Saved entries
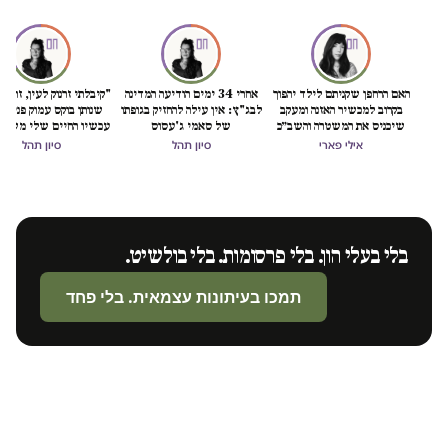
האם הרחפן שקניתם לילד יהפוך
אחרי 34 ימים הודיעה המדינה
"קיבלתי זרנוק לעין, זה כמו
בקרוב למכשיר האזנה ומעקב
לבג"ץ: אין עילה להחזיק בגופתו
שנותן בוקס עמוק פנימה
שיכניס את המשטרה והשב״כ
של סאמי ג'עסוס
עכשיו החיים שלי משוב
לתוך הסלון (והמחשב) שלכם?
אילי פארי
סיון תהל
סיון תהל
בלי בעלי הון. בלי פרסומות. בלי בולשיט.
תמכו בעיתונות עצמאית. בלי פחד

Exercise aim :: When you transcribe these entries, keep every word exact and drop the pictures.

Solution for this task ::
האם הרחפן שקניתם לילד יהפוך
אחרי 34 ימים הודיעה המדינה
"קיבלתי זרנוק לעין, זה כמו
בקרוב למכשיר האזנה ומעקב
לבג"ץ: אין עילה להחזיק בגופתו
שנותן בוקס עמוק פנימה
שיכניס את המשטרה והשב״כ
של סאמי ג'עסוס
עכשיו החיים שלי משוב
לתוך הסלון (והמחשב) שלכם?
אילי פארי
סיון תהל
סיון תהל
בלי בעלי הון. בלי פרסומות. בלי בולשיט.
תמכו בעיתונות עצמאית. בלי פחד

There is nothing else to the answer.